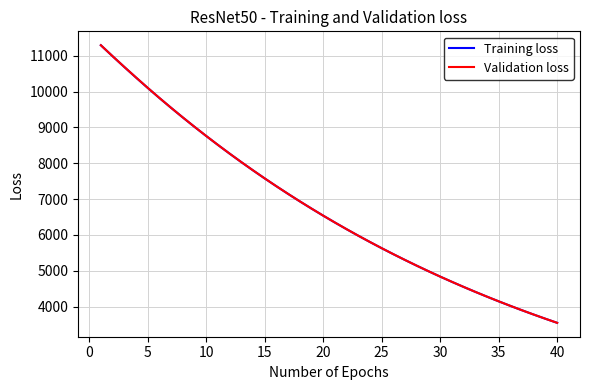

Does the chart display data point markers on the line(s)?

No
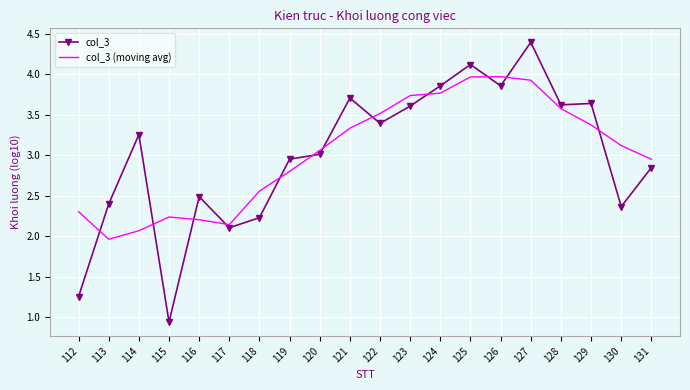

Where does the col_3 (moving avg) series first go above 3?

120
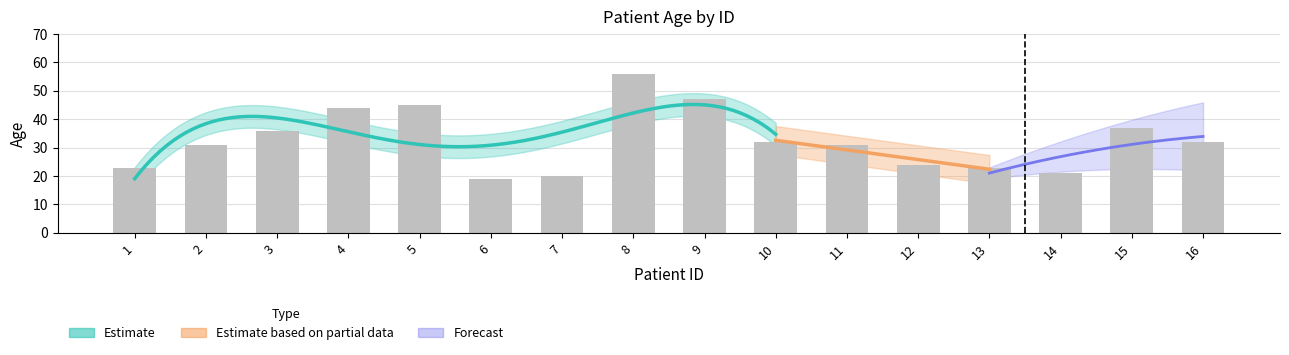

Count the number of values greater than 32.

6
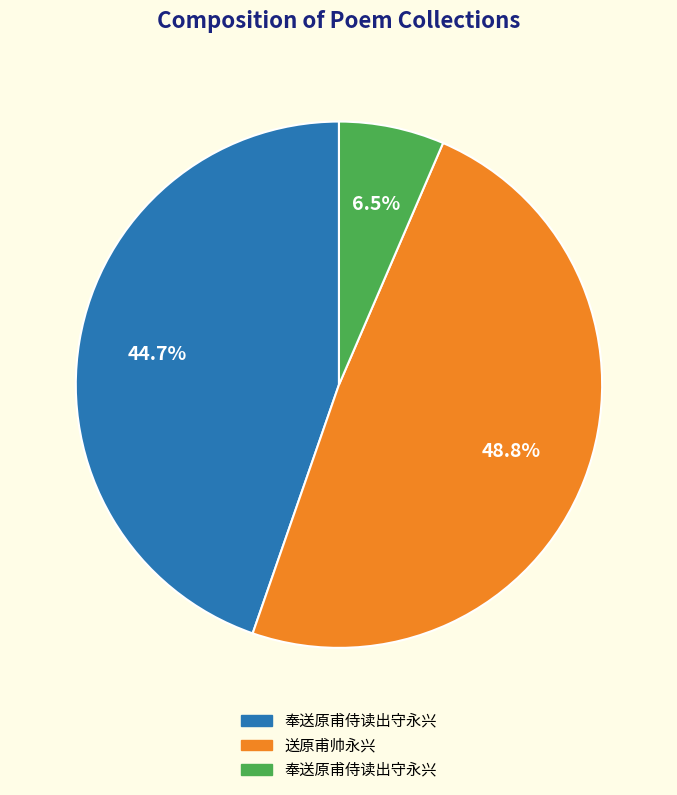

Does any single category account for the majority?

No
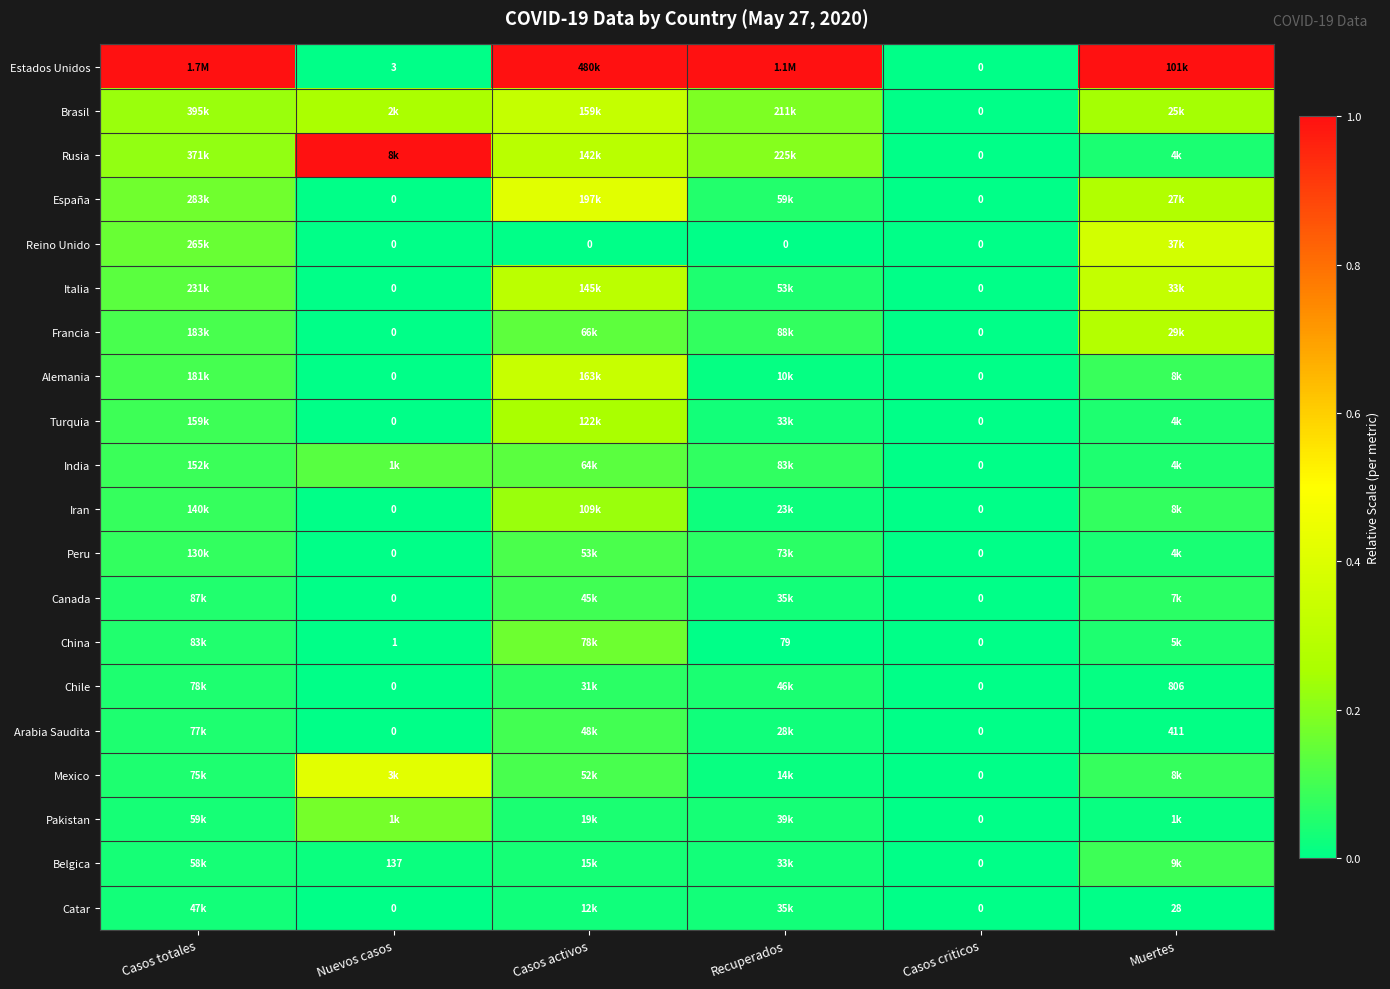

At Nuevos casos, list the series in order from largest to smallest.

Rusia, Mexico, Brasil, Pakistan, India, Belgica, Estados Unidos, China, España, Reino Unido, Italia, Francia, Alemania, Turquia, Iran, Peru, Canada, Chile, Arabia Saudita, Catar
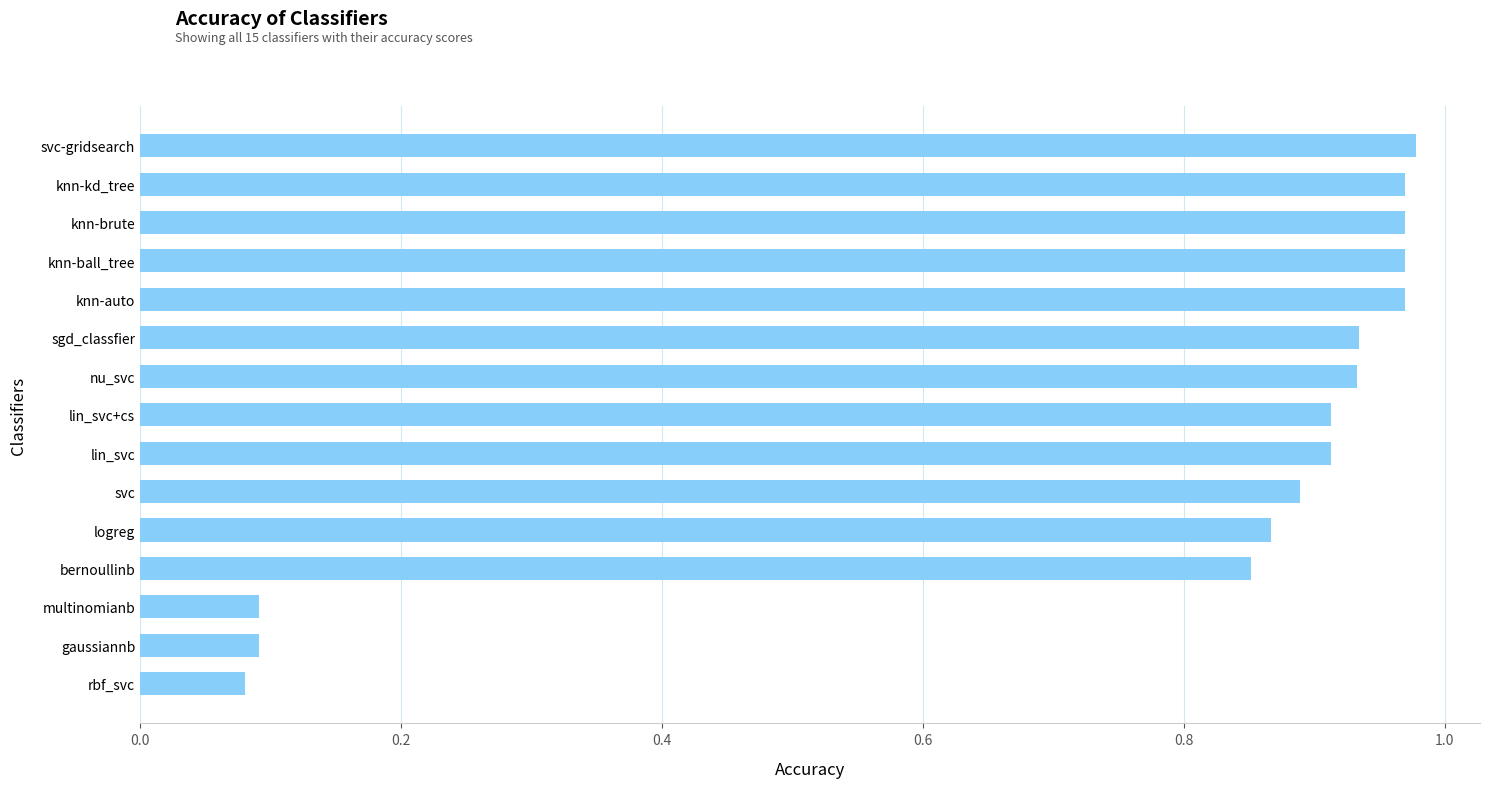

The chart shows a value of 0.2 at bernoullinb. True or false?

False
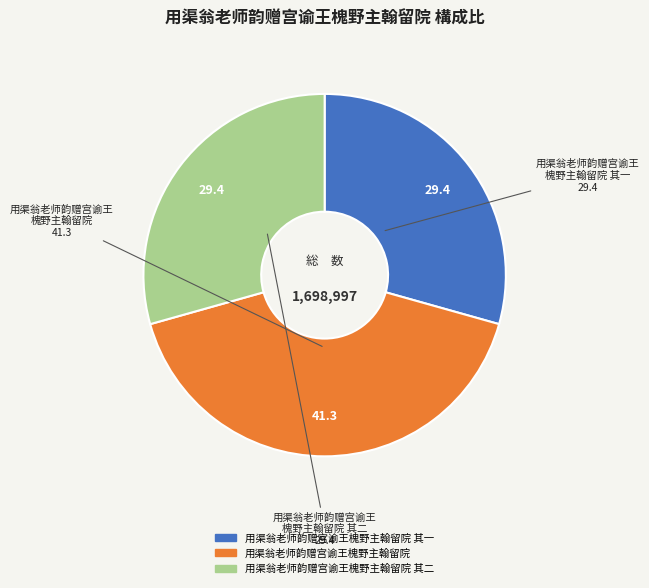

Is there a majority slice in this chart?

No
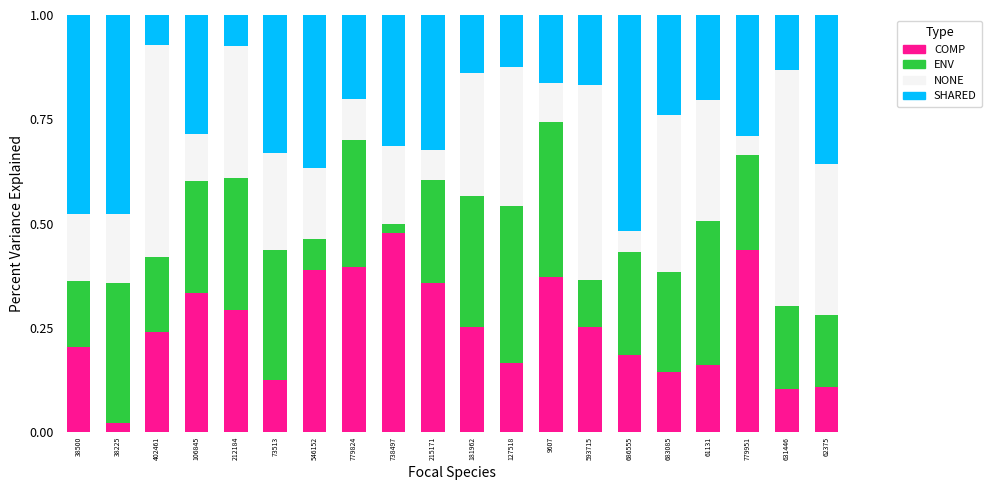

The COMP series shows 0.3 at 212184. True or false?

True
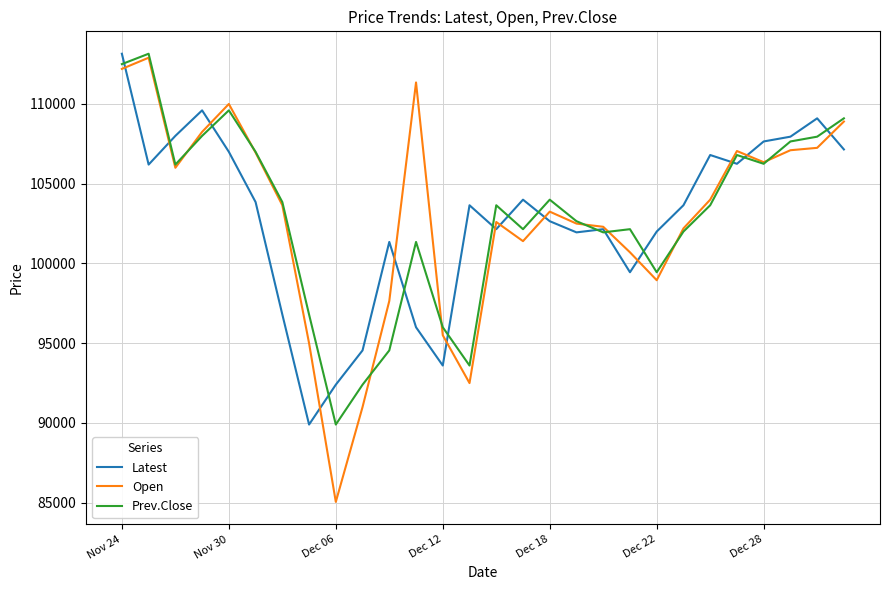

What is the maximum value shown in the chart?

113150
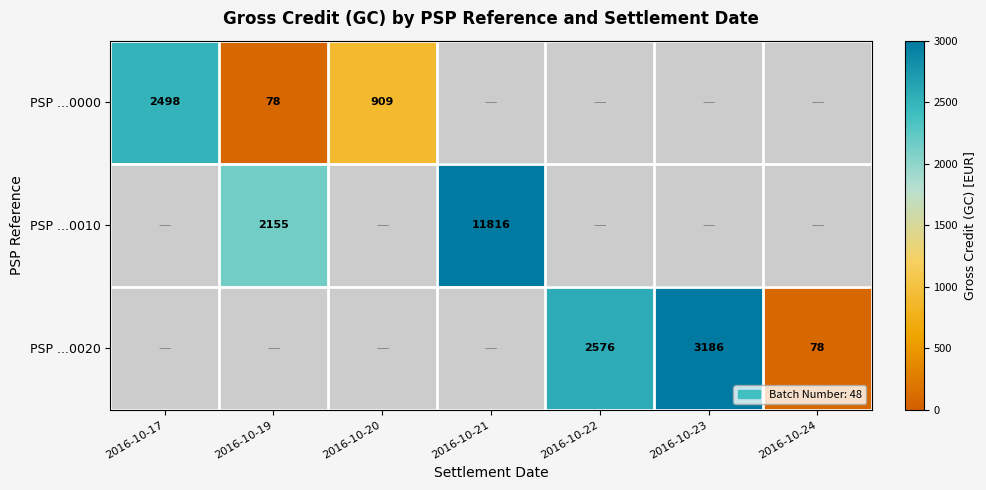

At how many categories does at least one series exceed 2894?

2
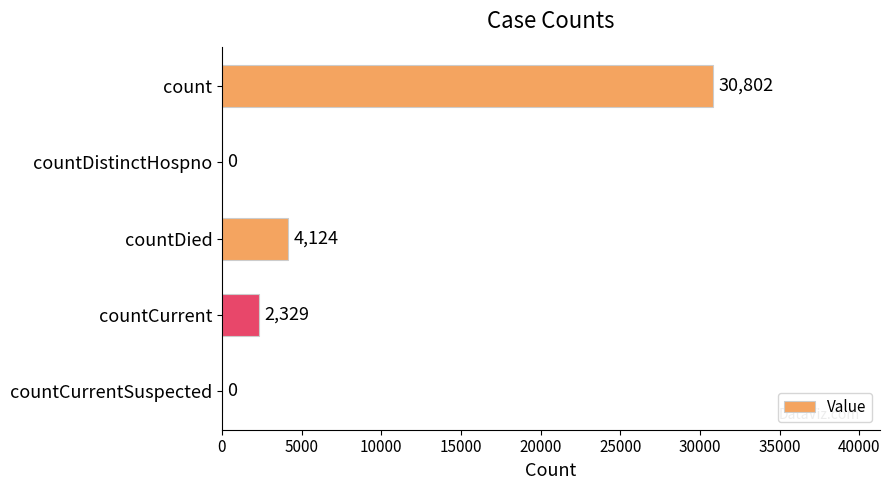

What is the sum of all values?

37255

**YOUR ASSIGNMENT**:
Update the records from the line containing "Where does the" through the end of the records by replacing "series" with "line" and changing nothing else. Give back only those lines, without the pictures.

**SOLUTION FOR THIS TASK**:
Where does the col_3 (moving avg) line first go above 3?

120

Count the number of values greater than 32.

6

Does any single category account for the majority?

No

At Nuevos casos, list the line in order from largest to smallest.

Rusia, Mexico, Brasil, Pakistan, India, Belgica, Estados Unidos, China, España, Reino Unido, Italia, Francia, Alemania, Turquia, Iran, Peru, Canada, Chile, Arabia Saudita, Catar

The chart shows a value of 0.2 at bernoullinb. True or false?

False

Is there a majority slice in this chart?

No

The COMP line shows 0.3 at 212184. True or false?

True

What is the maximum value shown in the chart?

113150

At how many categories does at least one line exceed 2894?

2

What is the sum of all values?

37255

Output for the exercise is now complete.